Could the data below please be reproduced word for word, without the pictures?

[Stored data]

------------------------------

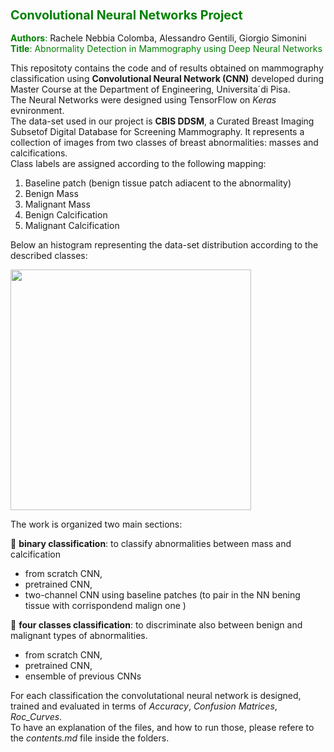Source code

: ### <font color="green"> <span style="font-size:larger;"> Convolutional Neural Networks Project </font> </span>
<font color="green">**Authors**:</font>  Rachele Nebbia Colomba, Alessandro Gentili, Giorgio Simonini  
<font color="green">**Title**: Abnormality Detection in Mammography using Deep Neural Networks </font> 

This repositoty contains the code and of results obtained on mammography classification using **Convolutional Neural Network (CNN)** developed during Master Course at the Department of Engineering, Universita´di Pisa.  
The Neural Networks were designed using TensorFlow on _Keras_ evnironment.  
The data-set used in our project is **CBIS DDSM**, a Curated Breast Imaging Subsetof Digital Database for Screening Mammography. It represents a collection of images from two classes of breast abnormalities: masses and calcifications.  
Class labels are assigned according to the following mapping:  
1. Baseline patch (benign tissue patch adiacent to the abnormality)
2. Benign Mass
2. Malignant Mass
3. Benign Calcification
4. Malignant Calcification

Below an histogram representing the data-set distribution according to the described classes:

<img src="https://github.com/rachele182/Master-Thesis/assets/75611841/e5707776-c1b3-46db-b5bc-41e4127572b3" width="385">

The work is organized two main sections:  

&#x1F538; **binary classification**: to classify abnormalities between mass and calcification
  - from scratch CNN,
  - pretrained CNN,
  - two-channel CNN using baseline patches (to pair in the NN bening tissue with corrispondend malign one )

&#x1F538; **four classes classification**: to discriminate also between benign and malignant types of abnormalities.
  - from scratch CNN,
  - pretrained CNN,
  - ensemble of previous CNNs

For each classification the convolutational neural network is designed, trained and evaluated in terms of _Accuracy_, _Confusion Matrices_, _Roc_Curves_.  
To have an explanation of the files, and how to run those, please refere to the _contents.md_ file inside the folders.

------------------------------

**Response to this exercise**
Source code

: ### <font color="green"> <span style="font-size:larger;"> Convolutional Neural Networks Project </font> </span>
<font color="green">**Authors**:</font>  Rachele Nebbia Colomba, Alessandro Gentili, Giorgio Simonini  
<font color="green">**Title**: Abnormality Detection in Mammography using Deep Neural Networks </font> 

This repositoty contains the code and of results obtained on mammography classification using **Convolutional Neural Network (CNN)** developed during Master Course at the Department of Engineering, Universita´di Pisa.  
The Neural Networks were designed using TensorFlow on _Keras_ evnironment.  
The data-set used in our project is **CBIS DDSM**, a Curated Breast Imaging Subsetof Digital Database for Screening Mammography. It represents a collection of images from two classes of breast abnormalities: masses and calcifications.  
Class labels are assigned according to the following mapping:  
1. Baseline patch (benign tissue patch adiacent to the abnormality)
2. Benign Mass
2. Malignant Mass
3. Benign Calcification
4. Malignant Calcification

Below an histogram representing the data-set distribution according to the described classes:

<img src="https://github.com/rachele182/Master-Thesis/assets/75611841/e5707776-c1b3-46db-b5bc-41e4127572b3" width="385">

The work is organized two main sections:  

&#x1F538; **binary classification**: to classify abnormalities between mass and calcification
  - from scratch CNN,
  - pretrained CNN,
  - two-channel CNN using baseline patches (to pair in the NN bening tissue with corrispondend malign one )

&#x1F538; **four classes classification**: to discriminate also between benign and malignant types of abnormalities.
  - from scratch CNN,
  - pretrained CNN,
  - ensemble of previous CNNs

For each classification the convolutational neural network is designed, trained and evaluated in terms of _Accuracy_, _Confusion Matrices_, _Roc_Curves_.  
To have an explanation of the files, and how to run those, please refere to the _contents.md_ file inside the folders.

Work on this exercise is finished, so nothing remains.